── Text section ──

Transformers are critical components that pool generated power and raise its voltage level at the pooling station before synchronising and feeding it into the inter-state or intra-state transmission system. Their availability and longevity can significantly impact grid reliability and improve voltage control, even with intermittent supply. After the Paris Agreement and the COP26 Summit, countries around the world have set ambitious renewable energy targets. With increasing renewable energy penetration, large load swings within relatively short timeframes have become inevitable, impacting both transmission and distribution (T&D) grids. The complexity of the electrical grid is further heightened by nonlinear loads from data centres and electric vehicle charging stations, among other factors. To overcome this, the deployment of specialised transformers is gaining traction for distributed photovoltaic (PV) and wind generation.
Technology options
The most common type of transformer utilised in renewable energy applications is the inverter transformer. The direct current (DC) generated by PV cells is converted to alternating current (AC) by inverters, and the AC power is connected to the power grid through a step-up transformer. They synchronise the output AC power with the phase frequency and voltage of the existing grid in order to feed PV power into the grid. PV inverters are highly efficient and inject minimal DC, harmonics or reactive power into the grid. However, solar power systems face design challenges due to the limited size of the solar inverter, the largest being approximately 500 kVA. Restrictions on inverter size also impose limitations on the size of the PV systems. As a result, the advancement of the inverter technology has been slow.
Isolation transformers are typically used to safeguard inverters from grid-side surges and prevent any DC injection from the inverter into the grid. Many inverter models come with built-in isolation transformers. However, due to their increased cost and decreased efficiency, many opt to purchase inverters without them. Isolation transformers are not required if the PV system utilises another transformer, such as a step-up transformer.
For handling and transmitting substantial volumes of electricity from variable renewable energy installations both dry-type transformers and liquid-filled transformers are gaining traction. In a dry-type transformer the windings and core are enclosed in a sealed tank filled with air or gas under pressure. These transformers are used to connect renewable energy sources to the grid or to the load, such as wind turbines, solar panels and hydroelectric plants. Meanwhile, liquid-filled transformers utilise mineral oil, synthetic ester and natural ester fluids. This makes them suitable for a wide range of applications, from residential to commercial and industrial rooftop solar installations, and onshore pad-mount or ground-mount to offshore-tower or nacelle-mount wind projects.

───
── Dataset content ──

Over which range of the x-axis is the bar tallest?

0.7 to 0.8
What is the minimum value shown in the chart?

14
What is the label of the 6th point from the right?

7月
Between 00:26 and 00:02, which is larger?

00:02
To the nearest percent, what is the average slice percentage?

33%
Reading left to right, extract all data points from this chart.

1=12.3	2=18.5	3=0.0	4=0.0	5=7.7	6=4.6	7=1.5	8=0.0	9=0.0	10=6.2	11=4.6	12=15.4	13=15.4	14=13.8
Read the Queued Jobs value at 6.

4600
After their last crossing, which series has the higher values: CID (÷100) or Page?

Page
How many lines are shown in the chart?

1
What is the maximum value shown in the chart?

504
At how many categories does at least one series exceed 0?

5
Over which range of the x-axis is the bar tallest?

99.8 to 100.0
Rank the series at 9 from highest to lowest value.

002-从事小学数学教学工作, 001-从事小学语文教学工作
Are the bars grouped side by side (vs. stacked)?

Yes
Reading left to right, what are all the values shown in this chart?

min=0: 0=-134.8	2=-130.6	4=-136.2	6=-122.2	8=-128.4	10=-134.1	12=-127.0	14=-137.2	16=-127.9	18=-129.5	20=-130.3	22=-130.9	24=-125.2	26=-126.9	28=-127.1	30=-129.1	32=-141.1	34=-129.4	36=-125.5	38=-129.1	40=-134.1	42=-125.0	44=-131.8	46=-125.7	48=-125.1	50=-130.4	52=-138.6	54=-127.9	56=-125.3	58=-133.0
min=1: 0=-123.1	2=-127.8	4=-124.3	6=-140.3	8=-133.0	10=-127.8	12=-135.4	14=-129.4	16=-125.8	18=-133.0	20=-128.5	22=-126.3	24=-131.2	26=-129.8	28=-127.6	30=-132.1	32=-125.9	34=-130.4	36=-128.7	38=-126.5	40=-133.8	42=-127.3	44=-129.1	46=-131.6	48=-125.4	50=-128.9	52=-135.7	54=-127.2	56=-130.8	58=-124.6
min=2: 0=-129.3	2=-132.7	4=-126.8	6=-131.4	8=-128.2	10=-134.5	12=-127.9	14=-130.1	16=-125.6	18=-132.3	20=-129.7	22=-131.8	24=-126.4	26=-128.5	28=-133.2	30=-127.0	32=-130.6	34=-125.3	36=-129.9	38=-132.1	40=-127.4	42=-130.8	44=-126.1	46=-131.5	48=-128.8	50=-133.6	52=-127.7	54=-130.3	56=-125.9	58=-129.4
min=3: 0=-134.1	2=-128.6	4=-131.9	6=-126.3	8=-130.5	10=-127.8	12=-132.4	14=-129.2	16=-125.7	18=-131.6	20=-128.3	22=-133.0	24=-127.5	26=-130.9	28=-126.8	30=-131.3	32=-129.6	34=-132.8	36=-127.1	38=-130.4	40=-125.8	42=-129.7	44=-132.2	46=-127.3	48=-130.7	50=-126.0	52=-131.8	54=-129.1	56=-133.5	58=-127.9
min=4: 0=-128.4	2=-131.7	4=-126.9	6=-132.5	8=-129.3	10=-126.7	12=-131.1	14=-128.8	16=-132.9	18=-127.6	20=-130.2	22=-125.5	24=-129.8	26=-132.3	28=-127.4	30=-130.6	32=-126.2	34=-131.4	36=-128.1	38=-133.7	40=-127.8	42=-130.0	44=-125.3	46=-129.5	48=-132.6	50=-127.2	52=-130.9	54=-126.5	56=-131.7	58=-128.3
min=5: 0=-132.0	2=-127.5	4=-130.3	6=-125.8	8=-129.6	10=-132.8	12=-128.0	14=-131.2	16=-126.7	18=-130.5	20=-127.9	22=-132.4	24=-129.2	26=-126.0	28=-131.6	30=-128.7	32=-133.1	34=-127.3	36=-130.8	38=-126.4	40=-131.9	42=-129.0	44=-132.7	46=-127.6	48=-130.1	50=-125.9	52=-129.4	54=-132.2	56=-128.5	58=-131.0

───

Actions to take
[A] Copy the stretch of the text on transformers for renewable energy from "Isolation transformers are typically" through "as a step-up transformer." word for word.
[B] Answer these questions using the text on transformers for renewable energy.
(i) What is the approximate size of the largest solar inverter?
(ii) Which fluids do liquid-filled transformers utilise?
(iii) What two purposes are isolation transformers typically used for?

Solutions per task
[A]
Isolation transformers are typically used to safeguard inverters from grid-side surges and prevent any DC injection from the inverter into the grid. Many inverter models come with built-in isolation transformers. However, due to their increased cost and decreased efficiency, many opt to purchase inverters without them. Isolation transformers are not required if the PV system utilises another transformer, such as a step-up transformer.

[B]
(i) Approximately 500 kVA.
(ii) Mineral oil, synthetic ester and natural ester fluids.
(iii) To safeguard inverters from grid-side surges and to prevent any DC injection from the inverter into the grid.